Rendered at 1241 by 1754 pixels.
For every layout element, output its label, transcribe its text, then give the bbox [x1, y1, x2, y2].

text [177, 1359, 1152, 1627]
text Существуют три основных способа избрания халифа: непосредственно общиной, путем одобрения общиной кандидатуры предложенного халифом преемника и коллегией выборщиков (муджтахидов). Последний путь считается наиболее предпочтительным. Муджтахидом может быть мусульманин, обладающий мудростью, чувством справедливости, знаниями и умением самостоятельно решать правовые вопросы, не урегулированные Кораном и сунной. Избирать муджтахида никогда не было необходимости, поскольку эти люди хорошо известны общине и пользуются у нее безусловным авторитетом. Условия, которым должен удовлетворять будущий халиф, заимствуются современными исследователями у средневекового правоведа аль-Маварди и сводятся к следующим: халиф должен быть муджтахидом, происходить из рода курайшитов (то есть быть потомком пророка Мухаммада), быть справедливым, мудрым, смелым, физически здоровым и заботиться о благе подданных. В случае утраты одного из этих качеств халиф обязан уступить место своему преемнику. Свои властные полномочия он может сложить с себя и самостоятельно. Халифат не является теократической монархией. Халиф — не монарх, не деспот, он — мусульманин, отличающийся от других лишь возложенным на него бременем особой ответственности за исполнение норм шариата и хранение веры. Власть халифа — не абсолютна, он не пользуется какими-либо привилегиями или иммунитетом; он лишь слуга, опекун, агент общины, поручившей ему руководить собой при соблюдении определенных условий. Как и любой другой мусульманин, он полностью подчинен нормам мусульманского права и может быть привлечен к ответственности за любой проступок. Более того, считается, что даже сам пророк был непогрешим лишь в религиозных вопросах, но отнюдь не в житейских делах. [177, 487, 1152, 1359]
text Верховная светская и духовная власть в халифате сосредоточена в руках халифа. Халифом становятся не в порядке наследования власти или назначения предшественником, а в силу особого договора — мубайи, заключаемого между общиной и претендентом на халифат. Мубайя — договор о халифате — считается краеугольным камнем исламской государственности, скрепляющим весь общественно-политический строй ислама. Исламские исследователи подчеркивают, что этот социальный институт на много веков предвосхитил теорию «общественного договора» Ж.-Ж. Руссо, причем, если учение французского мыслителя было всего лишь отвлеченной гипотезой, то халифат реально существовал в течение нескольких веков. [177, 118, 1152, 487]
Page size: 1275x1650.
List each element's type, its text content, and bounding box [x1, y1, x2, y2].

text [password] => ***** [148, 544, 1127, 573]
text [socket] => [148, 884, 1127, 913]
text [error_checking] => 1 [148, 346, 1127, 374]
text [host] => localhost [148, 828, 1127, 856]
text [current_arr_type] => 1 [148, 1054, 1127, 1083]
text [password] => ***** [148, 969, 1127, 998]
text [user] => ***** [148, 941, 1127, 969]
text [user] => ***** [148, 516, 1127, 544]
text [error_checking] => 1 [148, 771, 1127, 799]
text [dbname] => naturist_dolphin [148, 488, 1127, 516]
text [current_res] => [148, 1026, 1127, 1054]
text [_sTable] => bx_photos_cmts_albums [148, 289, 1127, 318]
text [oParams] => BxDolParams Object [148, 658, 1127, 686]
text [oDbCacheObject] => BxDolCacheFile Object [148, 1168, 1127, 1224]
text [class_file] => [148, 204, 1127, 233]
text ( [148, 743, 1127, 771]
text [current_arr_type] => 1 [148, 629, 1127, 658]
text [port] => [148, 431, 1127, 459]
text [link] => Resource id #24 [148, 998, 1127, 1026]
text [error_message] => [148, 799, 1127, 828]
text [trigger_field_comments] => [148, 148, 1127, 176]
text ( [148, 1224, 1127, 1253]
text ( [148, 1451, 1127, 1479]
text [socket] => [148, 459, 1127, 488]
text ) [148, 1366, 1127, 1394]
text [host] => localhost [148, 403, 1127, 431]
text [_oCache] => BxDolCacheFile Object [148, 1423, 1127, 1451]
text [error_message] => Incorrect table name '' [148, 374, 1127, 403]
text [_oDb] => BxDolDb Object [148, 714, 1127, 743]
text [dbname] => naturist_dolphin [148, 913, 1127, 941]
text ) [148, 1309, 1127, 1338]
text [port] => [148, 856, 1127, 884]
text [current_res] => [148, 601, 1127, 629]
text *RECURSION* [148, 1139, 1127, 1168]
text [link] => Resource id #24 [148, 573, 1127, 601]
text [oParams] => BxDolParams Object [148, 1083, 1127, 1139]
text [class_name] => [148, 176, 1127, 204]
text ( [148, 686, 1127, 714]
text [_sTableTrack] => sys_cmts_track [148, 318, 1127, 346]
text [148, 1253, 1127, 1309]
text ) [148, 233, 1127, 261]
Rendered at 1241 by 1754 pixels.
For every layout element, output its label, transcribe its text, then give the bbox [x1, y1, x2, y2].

◆ Instructions for the task: Gather every line from the listing above in which "socket" appears, and copy those lines.

◆ Solution to the exercise:
text [socket] => [148, 884, 1127, 913]
text [socket] => [148, 459, 1127, 488]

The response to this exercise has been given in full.